Textauszug =
OLG Frankfurt vom 14.06.1999 (3 UF 119/99)

Stichworte: Internationale Zuständigkeit, MSA, Nichtvertragsstaat
Normenkette: MSA Art. 1,13
Orientierungssatz: Die internationale Zuständigkeit der deutschen Gerichte richtet sich nach den Vorschriften des Haager Minderjährigenschutzabkommens - MSA - vom 5.10.1961 (BGBl 71, II, 217), das hier anwendbar ist, weil das Kind seinen gewöhnlichen Aufenthalt in der Bundesrepublik Deutschland hat. Einen einschränkenden Vorbehalt gegenüber Angehörigen von Nichtvertragsstaaten nach Art. 13 III MSA hat die Bundesrepublik Deutschland nicht erklärt (BGH NJW 84, 1302 zu OLG Celle FamRZ 1982, 812)

Ihre Aufgaben =
1 > Prüfen Sie, ob die Aussagen (a), (b) und (c) mit dem Textauszug übereinstimmen, und antworten Sie jeweils mit Ja oder Nein samt der ausschlaggebenden Textstelle im genauen Wortlaut. (a) Das MSA ist anwendbar, weil das Kind seinen gewöhnlichen Aufenthalt in Deutschland hat. (b) Die Bundesrepublik Deutschland hat gegenüber Angehörigen von Nichtvertragsstaaten einen Vorbehalt nach Art. 13 III MSA erklärt. (c) Das Haager Minderjährigenschutzabkommen stammt vom 5.10.1961.
2 > Schreiben Sie den Abschnitt des Textauszugs zwischen „OLG Frankfurt vom“ und „FamRZ 1982, 812)“, beide Stellen eingeschlossen, wortgetreu ab.
Das Material ist für die Bearbeitung ohne Belang.

Bereitgestelltes Material =
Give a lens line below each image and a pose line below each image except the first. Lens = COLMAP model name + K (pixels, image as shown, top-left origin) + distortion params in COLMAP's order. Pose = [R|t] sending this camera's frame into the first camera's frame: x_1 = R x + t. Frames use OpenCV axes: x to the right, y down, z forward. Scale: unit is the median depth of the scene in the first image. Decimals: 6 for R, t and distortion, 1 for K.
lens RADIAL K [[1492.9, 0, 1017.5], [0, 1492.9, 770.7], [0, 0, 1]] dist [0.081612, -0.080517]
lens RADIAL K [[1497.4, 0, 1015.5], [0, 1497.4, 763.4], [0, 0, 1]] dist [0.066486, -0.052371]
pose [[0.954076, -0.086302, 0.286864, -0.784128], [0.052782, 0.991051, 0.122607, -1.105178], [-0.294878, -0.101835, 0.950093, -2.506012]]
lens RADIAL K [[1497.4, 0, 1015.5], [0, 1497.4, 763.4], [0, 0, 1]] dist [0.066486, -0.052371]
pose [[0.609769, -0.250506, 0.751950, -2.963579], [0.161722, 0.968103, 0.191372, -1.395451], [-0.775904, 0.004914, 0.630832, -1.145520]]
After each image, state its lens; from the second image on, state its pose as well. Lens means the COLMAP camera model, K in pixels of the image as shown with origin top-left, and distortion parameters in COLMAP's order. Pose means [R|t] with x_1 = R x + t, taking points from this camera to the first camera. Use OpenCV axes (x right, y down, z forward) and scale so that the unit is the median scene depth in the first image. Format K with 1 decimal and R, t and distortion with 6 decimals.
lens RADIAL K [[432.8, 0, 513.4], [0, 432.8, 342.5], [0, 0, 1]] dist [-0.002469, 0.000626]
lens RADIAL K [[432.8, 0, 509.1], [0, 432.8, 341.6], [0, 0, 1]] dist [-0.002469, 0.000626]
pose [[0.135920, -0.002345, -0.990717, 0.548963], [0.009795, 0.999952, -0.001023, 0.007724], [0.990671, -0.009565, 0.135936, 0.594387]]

Lösungen =
1 >
(a) Ja: „das hier anwendbar ist, weil das Kind seinen gewöhnlichen Aufenthalt in der Bundesrepublik Deutschland hat“
(b) Nein: „Einen einschränkenden Vorbehalt gegenüber Angehörigen von Nichtvertragsstaaten nach Art. 13 III MSA hat die Bundesrepublik Deutschland nicht erklärt“
(c) Ja: „Haager Minderjährigenschutzabkommens - MSA - vom 5.10.1961“

2 >
OLG Frankfurt vom 14.06.1999 (3 UF 119/99)

Stichworte: Internationale Zuständigkeit, MSA, Nichtvertragsstaat
Normenkette: MSA Art. 1,13
Orientierungssatz: Die internationale Zuständigkeit der deutschen Gerichte richtet sich nach den Vorschriften des Haager Minderjährigenschutzabkommens - MSA - vom 5.10.1961 (BGBl 71, II, 217), das hier anwendbar ist, weil das Kind seinen gewöhnlichen Aufenthalt in der Bundesrepublik Deutschland hat. Einen einschränkenden Vorbehalt gegenüber Angehörigen von Nichtvertragsstaaten nach Art. 13 III MSA hat die Bundesrepublik Deutschland nicht erklärt (BGH NJW 84, 1302 zu OLG Celle FamRZ 1982, 812)